- [EXERCISE DESCRIPTION] Transcribe everything in the records exactly. Skip the images.

- [RECORD SET]

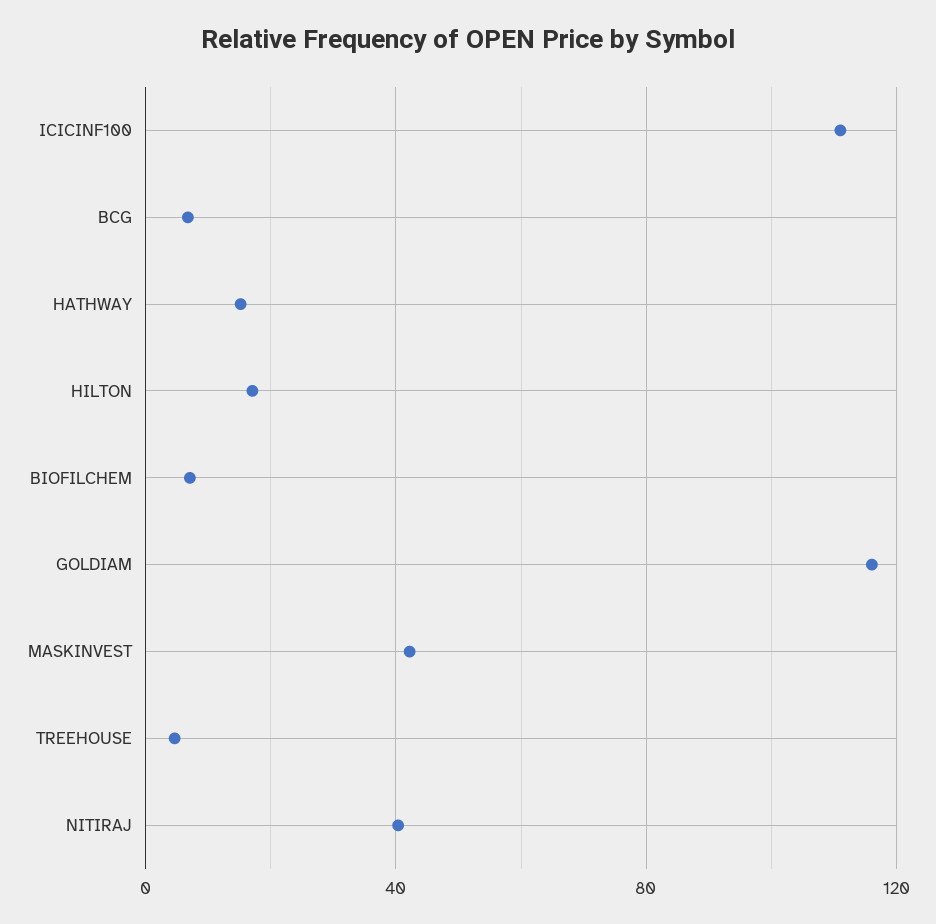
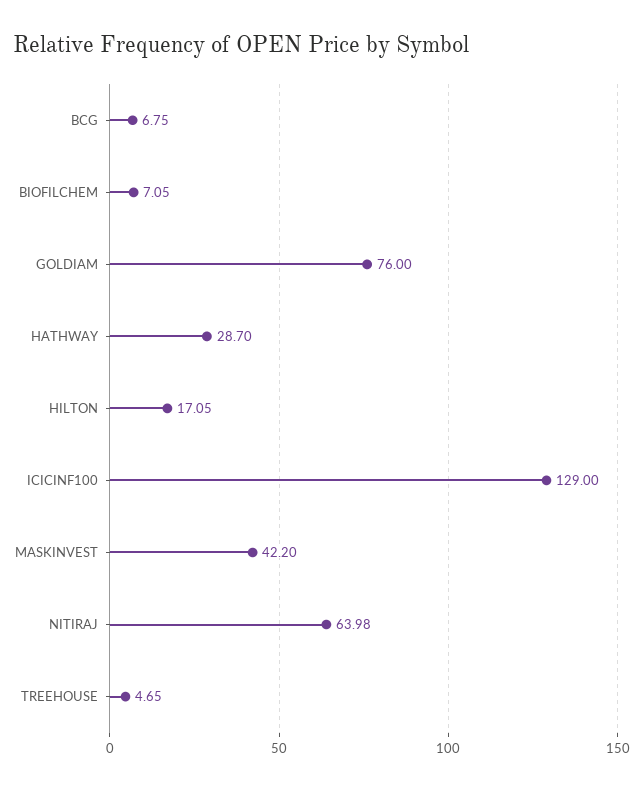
  {
-   "ICICINF100": 110,
+   "ICICINF100": 129,
    "BCG": 6.75,
-   "HATHWAY": 15,
+   "HATHWAY": 28.7,
    "HILTON": 17.05,
    "BIOFILCHEM": 7.05,
-   "GOLDIAM": 115,
+   "GOLDIAM": 76,
    "MASKINVEST": 42.2,
    "TREEHOUSE": 4.65,
-   "NITIRAJ": 40
+   "NITIRAJ": 63.98
  }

- [REPLY TO THE TASK]
  {
-   "ICICINF100": 110,
+   "ICICINF100": 129,
    "BCG": 6.75,
-   "HATHWAY": 15,
+   "HATHWAY": 28.7,
    "HILTON": 17.05,
    "BIOFILCHEM": 7.05,
-   "GOLDIAM": 115,
+   "GOLDIAM": 76,
    "MASKINVEST": 42.2,
    "TREEHOUSE": 4.65,
-   "NITIRAJ": 40
+   "NITIRAJ": 63.98
  }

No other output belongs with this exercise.